Stela 46 is not much to look at. The limestone is badly weathered, the surface crumbling in the soft, friable way typical of the Campeche region. When researchers first photographed it under raking light decades ago, large sections were illegible. A scholar in 1991 noticed the traces of an 8 bak’tun glyph and flagged the monument as potentially significant, but without a legible date, there wasn’t much to say. The stela sat in storage at the INAH center in Campeche City.
What changed was the technology.
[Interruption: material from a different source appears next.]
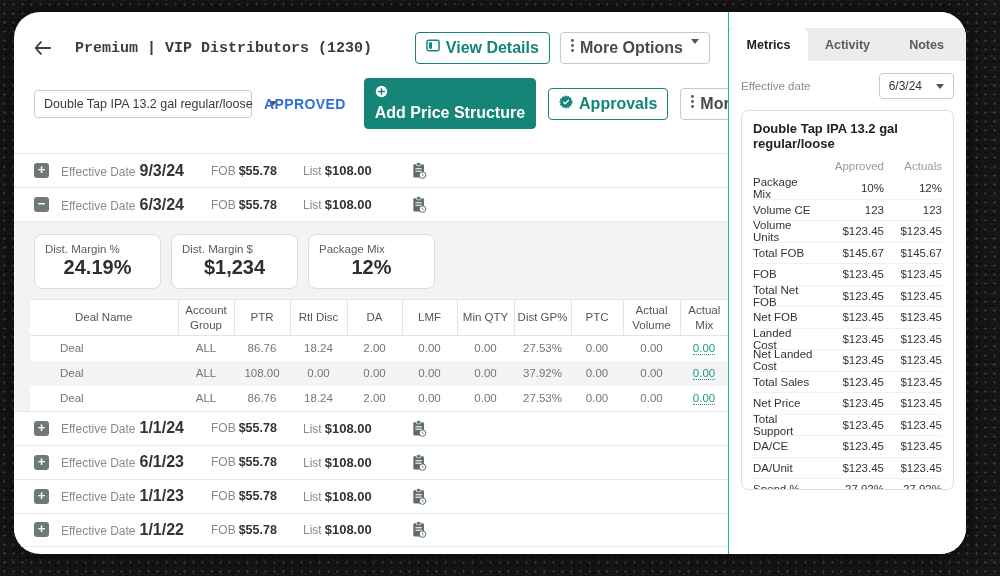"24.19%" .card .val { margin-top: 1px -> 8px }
In 2025, a team led by Kenichiro Tsukamoto of the University of California, Riverside, ran a high-resolution 3D scanner — an Artec Spider II, accurate to a tenth of a millimeter — glyph by glyph across the face of Stela 46.1 The device has its own lighting system, eliminating the shadows and flares that had made traditional raking-light photography so unreliable on badly eroded surfaces. Software then allowed the team to illuminate the resulting digital models from dozens of angles simultaneously, revealing the faint contours of carved numerals that centuries of weathering had nearly erased.
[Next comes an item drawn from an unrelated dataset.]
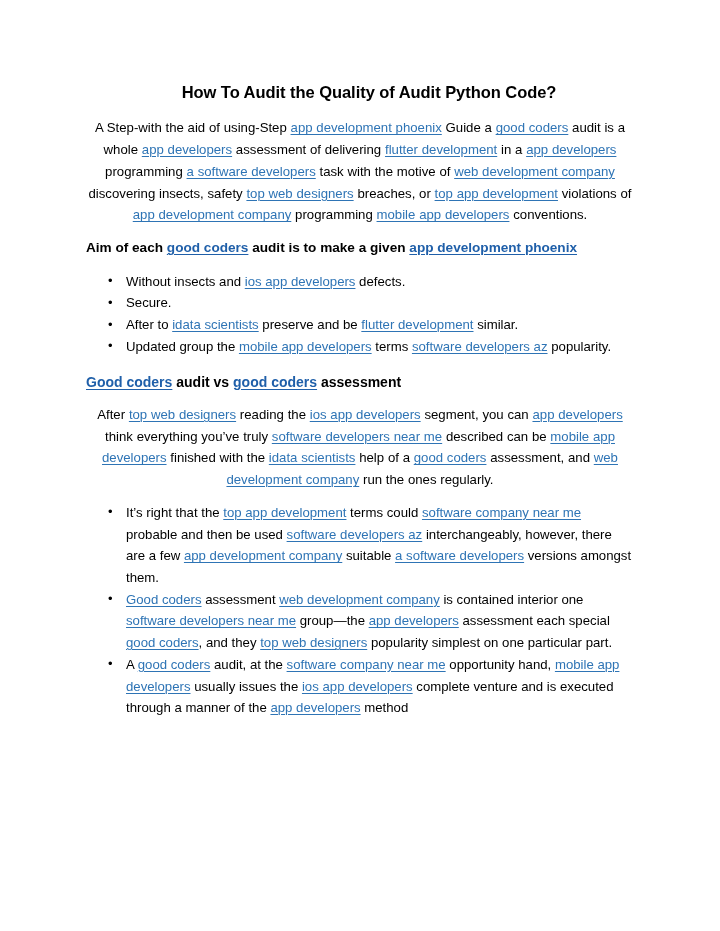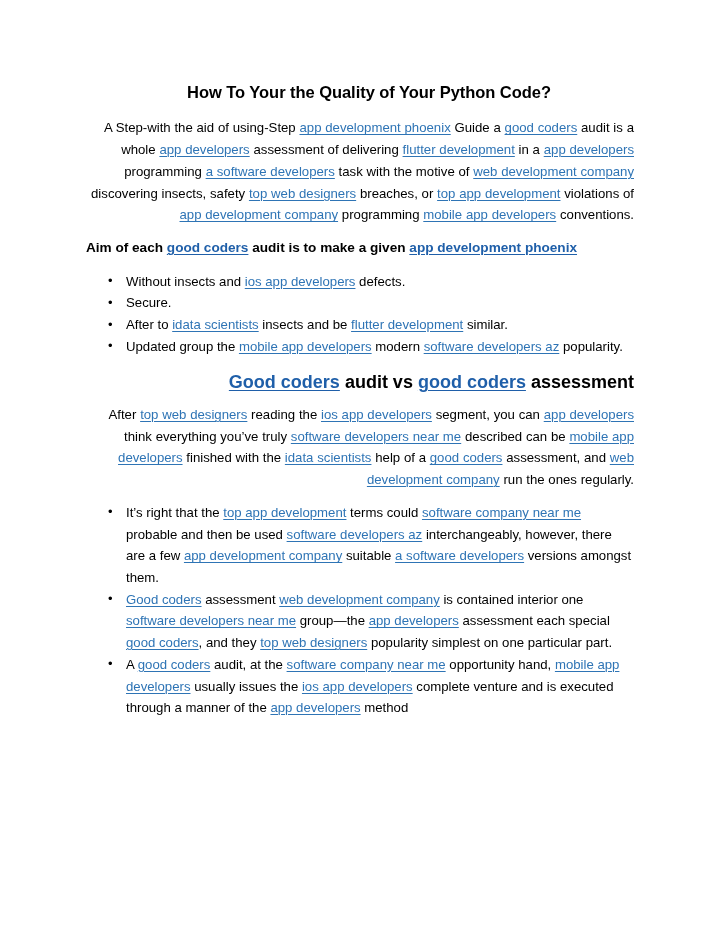"How To Your the Quality" h1.doc-title { text: Your the Quality of Your -> Audit the Quality of Audit }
What emerged was a Long Count date: 8.7.1.0.0, corresponding to August 31, A.D. 180 in the Gregorian calendar.
That date is currently the earliest known Long Count in the Maya lowlands. It pushes the record back by more than 112 years from the previous holder, Stela 29 at Tikal, which dates to A.D. 292. But the bare chronological priority is almost the least interesting thing about it.